Work instruction 1:
Say whether each statement agrees with the prasterone safety text. Answer yes or no for each and quote the text's deciding words exactly.
(a) In the ERC-238 trial, no patients in the placebo group had an SAE.
(b) In the ERC-238 trial, more patients in the prasterone group than in the placebo group discontinued treatment due to an AE.
(c) In the ERC-230 trial, 31 patients discontinued treatment due to an AE.
Work instruction 2: According to the prasterone safety text, how many patients in the prasterone group of the ERC-231 trial experienced an SAE?
Work instruction 3: Output the part of the prasterone safety text that begins at the words "Serious AEs (SAEs)" and stops after "18 (3.5%) patients.".

Serious AEs (SAEs) were rare in all trials. In the ERC-238 trial, 6 (1.6%) patients in the prasterone group experienced an SAE compared with zero patients in the placebo group. In the ERC-231 trial, 1 (1.1%) patient in the prasterone group experienced an SAE compared with zero patients in the placebo group. In the ERC-230 trial, SAEs occurred in 18 (3.5%) patients.
Few patients discontinued treatment due to an AE in any of the trials, and reporting of AEs was generally consistent for all treatment groups. In the ERC-238 trial, 5 (1.3%) patients in the prasterone group versus 5 (2.8%) patients in the placebo group discontinued treatment due to an AE. In the ERC-231 trial, 2 (2.3%) patients in the prasterone group and 1 (1.3%) patient in the placebo group discontinued treatment due to an AE. In the ERC-230 trial, 31 (6.0%) patients discontinued treatment due to an AE.

Records shown:
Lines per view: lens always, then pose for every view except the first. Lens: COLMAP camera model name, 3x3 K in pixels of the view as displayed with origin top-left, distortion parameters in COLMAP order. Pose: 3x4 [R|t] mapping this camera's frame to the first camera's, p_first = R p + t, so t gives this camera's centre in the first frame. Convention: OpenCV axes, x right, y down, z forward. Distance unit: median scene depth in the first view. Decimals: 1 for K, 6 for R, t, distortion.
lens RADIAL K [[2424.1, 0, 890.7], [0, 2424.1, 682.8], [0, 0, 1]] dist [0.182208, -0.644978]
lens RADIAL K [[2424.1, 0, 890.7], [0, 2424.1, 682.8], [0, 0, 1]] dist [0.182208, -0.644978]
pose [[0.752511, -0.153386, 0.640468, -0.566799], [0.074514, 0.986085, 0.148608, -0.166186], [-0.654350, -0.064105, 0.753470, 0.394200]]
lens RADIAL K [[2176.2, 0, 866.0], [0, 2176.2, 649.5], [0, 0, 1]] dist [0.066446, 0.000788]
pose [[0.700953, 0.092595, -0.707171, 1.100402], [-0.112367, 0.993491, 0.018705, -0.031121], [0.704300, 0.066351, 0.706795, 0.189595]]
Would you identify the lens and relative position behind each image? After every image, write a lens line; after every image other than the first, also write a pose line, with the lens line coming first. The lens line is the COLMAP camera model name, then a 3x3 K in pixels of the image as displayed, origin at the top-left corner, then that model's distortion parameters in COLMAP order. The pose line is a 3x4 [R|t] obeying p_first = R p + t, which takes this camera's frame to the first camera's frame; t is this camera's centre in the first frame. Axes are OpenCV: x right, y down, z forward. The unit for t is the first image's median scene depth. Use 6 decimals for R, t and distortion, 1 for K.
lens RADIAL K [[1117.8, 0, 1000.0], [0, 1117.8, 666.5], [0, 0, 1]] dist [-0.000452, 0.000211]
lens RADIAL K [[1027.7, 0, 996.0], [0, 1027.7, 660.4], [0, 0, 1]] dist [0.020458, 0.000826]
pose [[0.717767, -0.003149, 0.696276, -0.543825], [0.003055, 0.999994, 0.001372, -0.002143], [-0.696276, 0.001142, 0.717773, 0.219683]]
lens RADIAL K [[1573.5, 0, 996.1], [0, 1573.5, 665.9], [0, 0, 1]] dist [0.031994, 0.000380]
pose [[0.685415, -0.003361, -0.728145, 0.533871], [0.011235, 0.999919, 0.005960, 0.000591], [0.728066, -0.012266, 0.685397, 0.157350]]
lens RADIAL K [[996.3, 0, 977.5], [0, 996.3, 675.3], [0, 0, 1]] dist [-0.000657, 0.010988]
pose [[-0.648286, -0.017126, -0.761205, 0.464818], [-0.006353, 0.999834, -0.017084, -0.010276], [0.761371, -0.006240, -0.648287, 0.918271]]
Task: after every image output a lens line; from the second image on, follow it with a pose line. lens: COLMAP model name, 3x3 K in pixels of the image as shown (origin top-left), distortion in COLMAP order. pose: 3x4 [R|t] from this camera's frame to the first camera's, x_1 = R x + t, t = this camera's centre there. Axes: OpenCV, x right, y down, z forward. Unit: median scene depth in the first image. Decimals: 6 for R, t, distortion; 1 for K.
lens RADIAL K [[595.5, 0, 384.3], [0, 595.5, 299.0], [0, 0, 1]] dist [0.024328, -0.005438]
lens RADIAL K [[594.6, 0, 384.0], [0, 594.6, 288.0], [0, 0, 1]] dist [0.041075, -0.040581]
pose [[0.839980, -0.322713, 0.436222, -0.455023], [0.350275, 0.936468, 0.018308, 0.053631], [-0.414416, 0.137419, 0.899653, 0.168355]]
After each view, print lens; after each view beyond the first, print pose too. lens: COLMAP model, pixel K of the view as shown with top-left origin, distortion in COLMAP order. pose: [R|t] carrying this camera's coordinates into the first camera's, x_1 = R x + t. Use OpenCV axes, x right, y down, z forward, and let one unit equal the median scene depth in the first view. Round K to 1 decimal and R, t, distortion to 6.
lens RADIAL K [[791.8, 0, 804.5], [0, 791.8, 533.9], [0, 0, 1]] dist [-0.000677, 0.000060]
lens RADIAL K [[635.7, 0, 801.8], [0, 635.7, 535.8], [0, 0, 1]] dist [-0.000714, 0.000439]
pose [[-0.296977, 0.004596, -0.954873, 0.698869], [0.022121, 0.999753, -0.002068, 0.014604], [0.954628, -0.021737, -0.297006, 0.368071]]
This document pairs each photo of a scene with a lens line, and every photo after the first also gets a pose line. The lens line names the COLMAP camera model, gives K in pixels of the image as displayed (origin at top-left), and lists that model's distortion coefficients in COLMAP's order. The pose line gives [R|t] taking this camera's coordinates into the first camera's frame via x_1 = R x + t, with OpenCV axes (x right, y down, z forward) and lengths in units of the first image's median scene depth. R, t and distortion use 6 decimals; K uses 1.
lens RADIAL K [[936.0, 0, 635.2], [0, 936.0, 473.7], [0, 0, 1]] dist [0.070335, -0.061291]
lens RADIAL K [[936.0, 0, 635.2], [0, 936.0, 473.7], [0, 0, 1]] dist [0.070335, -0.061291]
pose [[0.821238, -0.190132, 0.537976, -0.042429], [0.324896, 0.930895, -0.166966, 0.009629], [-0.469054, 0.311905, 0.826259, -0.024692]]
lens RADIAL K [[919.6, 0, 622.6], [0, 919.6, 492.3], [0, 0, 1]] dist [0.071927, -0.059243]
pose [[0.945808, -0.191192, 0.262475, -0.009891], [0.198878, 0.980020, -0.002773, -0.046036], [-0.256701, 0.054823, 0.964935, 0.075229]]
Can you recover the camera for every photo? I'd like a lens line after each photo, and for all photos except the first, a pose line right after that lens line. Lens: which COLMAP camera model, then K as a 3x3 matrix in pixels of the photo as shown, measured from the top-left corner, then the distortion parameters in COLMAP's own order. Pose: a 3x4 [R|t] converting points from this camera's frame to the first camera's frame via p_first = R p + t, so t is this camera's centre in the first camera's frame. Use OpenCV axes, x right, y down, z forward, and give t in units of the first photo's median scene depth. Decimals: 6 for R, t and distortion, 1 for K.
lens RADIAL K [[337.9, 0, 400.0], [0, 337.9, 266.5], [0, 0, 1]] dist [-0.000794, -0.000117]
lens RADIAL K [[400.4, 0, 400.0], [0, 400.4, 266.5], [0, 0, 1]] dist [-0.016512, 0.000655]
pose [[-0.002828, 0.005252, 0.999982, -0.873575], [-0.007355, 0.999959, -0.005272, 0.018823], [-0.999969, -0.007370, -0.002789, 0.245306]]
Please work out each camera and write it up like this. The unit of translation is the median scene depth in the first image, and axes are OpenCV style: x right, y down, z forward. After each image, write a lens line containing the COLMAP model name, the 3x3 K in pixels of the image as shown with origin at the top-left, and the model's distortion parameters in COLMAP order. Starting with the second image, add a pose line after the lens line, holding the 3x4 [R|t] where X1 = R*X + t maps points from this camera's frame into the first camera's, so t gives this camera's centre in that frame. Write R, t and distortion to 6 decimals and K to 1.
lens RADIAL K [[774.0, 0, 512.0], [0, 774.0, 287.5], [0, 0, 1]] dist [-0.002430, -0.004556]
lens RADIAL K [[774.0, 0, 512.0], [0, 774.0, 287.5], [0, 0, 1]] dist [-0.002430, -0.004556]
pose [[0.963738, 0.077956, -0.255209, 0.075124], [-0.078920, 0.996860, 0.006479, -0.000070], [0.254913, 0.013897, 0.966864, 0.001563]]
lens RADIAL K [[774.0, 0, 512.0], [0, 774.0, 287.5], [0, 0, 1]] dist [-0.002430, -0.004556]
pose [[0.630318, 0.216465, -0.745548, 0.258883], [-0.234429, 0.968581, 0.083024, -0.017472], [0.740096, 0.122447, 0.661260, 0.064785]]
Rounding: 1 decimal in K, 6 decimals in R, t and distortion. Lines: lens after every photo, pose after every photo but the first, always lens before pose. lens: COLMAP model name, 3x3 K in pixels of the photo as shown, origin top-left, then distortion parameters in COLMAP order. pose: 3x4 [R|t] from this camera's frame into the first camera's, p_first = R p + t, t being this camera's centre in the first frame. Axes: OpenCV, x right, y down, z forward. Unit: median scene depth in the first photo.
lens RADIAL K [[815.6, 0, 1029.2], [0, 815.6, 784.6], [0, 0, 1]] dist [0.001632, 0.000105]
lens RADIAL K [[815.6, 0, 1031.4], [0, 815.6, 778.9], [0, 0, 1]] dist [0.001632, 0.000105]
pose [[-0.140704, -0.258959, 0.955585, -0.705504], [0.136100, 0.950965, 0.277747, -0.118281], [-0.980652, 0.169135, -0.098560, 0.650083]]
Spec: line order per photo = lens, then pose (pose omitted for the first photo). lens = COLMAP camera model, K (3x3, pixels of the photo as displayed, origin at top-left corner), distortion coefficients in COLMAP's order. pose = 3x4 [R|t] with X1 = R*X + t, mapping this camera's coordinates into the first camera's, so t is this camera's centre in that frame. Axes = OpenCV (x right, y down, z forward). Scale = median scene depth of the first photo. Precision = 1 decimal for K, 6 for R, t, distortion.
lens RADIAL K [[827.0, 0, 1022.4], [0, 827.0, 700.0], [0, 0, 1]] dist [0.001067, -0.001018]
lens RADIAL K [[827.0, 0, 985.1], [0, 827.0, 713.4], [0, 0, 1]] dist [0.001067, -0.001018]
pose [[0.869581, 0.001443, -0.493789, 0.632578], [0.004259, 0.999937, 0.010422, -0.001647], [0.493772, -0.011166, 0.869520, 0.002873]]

Expected answer 1:
(a) Yes: "In the ERC-238 trial, 6 (1.6%) patients in the prasterone group experienced an SAE compared with zero patients in the placebo group."
(b) No: "5 (1.3%) patients in the prasterone group versus 5 (2.8%) patients in the placebo group discontinued treatment due to an AE."
(c) Yes: "In the ERC-230 trial, 31 (6.0%) patients discontinued treatment due to an AE."

Expected answer 2: One patient (1.1%).

Expected answer 3:
Serious AEs (SAEs) were rare in all trials. In the ERC-238 trial, 6 (1.6%) patients in the prasterone group experienced an SAE compared with zero patients in the placebo group. In the ERC-231 trial, 1 (1.1%) patient in the prasterone group experienced an SAE compared with zero patients in the placebo group. In the ERC-230 trial, SAEs occurred in 18 (3.5%) patients.